Flush the pot of alice's sundew with plain water until it runs freely from the base every couple of months in the feeding season — it washes out the fertiliser salts that cause brown tips.

Organic vs synthetic feeds for alice's sundew

Organic options

A diluted seaweed or worm-casting feed, or fish emulsion if you can tolerate the smell indoors. UK: Westland or Baby Bio Organic, dilute seaweed; US: Espoma Indoor! or Neptune's Harvest fish & seaweed. Slow, gentle and hard to overdo.

Synthetic / liquid feeds

A general-purpose houseplant liquid at half strength — UK: Baby Bio, Westland Houseplant Feed or Phostrogen; US: Miracle-Gro Indoor Plant Food or Schultz. Convenient and fast-acting; the only risk is overdoing it.

Brand names are examples, not endorsements, and UK and US ranges differ — check the label’s own NPK and dilution rate, since formulations change.

Fertilising alice's sundew — frequently asked questions

What fertiliser does alice's sundew need?

A balanced general houseplant feed (roughly even N-P-K) is exactly right — it is grown for foliage, so steady, moderate nitrogen for healthy leaves is the goal, not a bloom or root formula. Alice's Sundew is an easy, light foliage feeder — a half-strength balanced liquid feed through the growing months keeps it green without forcing weak, sappy growth.

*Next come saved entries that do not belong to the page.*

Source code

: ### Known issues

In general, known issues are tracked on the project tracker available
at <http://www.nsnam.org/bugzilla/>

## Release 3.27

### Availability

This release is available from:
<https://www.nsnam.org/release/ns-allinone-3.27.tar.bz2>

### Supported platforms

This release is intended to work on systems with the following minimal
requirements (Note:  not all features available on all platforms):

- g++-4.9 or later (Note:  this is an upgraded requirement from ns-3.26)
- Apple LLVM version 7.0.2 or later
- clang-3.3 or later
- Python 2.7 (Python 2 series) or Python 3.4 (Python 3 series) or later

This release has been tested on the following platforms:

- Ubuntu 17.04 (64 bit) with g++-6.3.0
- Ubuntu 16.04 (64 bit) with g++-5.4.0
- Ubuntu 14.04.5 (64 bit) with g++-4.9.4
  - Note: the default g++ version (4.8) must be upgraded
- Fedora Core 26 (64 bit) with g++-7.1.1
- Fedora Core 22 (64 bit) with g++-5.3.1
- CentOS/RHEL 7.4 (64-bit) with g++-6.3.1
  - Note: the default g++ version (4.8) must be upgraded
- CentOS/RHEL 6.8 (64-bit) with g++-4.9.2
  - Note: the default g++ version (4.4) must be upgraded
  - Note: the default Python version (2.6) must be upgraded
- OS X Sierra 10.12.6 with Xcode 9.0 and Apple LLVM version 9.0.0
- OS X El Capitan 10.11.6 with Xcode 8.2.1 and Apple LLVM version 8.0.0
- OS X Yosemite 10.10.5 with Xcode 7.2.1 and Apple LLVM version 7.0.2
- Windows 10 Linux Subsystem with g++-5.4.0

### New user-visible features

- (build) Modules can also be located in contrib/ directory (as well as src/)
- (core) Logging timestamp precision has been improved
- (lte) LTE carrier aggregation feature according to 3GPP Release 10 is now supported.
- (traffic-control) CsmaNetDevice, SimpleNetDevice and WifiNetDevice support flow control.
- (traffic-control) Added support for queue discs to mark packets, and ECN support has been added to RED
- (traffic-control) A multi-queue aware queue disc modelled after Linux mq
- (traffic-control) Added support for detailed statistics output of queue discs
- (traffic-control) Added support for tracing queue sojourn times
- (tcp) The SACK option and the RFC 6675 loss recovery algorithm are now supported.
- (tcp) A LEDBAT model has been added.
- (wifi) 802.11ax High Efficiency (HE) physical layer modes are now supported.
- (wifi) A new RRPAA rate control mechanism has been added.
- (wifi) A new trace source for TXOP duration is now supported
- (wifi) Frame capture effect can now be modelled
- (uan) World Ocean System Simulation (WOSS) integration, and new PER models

How often should I feed alice's sundew?

Never add fertiliser to the soil — it will scorch the roots. The plant feeds itself by catching gnats and other small insects on its sticky tentacles. Indoors where prey is scarce, you can occasionally offer a tiny insect, rehydrated bloodworm, or fish-food flake to a few leaves, no more than two to four times a month; overfeeding rots the leaves. Never add fertiliser to the soil — it will scorch the roots. The plant feeds itself by catching gnats and other small insects on its sticky tentacles. Indoors where prey is scarce, you can occasionally offer a tiny insect, rehydrated bloodworm, or fish-food flake to a few leaves, no more than two to four times a month; overfeeding rots the leaves. Treat that as sparingly through the growing season between spring through early autumn (roughly March to September); ease off in autumn and stop entirely in the low light of winter.

What strength of feed for alice's sundew?

Half strength is the safe default for alice's sundew — houseplant feeds are formulated strong, and the diluted dose is gentler on the roots while still ample for foliage.

What does over-feeding alice's sundew look like?

Brown, crispy leaf tips and edges with no sign of underwatering. A white, crusty salt deposit on the soil surface or pot rim. Weak, pale, stretched new growth that flops. Lower leaves yellow and drop while the soil is correctly watered. Feeding alice's sundew year-round on a fixed schedule, including dark winter months, is the most common mistake — it cannot use the nutrients in low light and the surplus simply burns the roots and crusts the soil.

Should I flush the soil of alice's sundew?

Flush the pot of alice's sundew with plain water until it runs freely from the base every couple of months in the feeding season — it washes out the fertiliser salts that cause brown tips.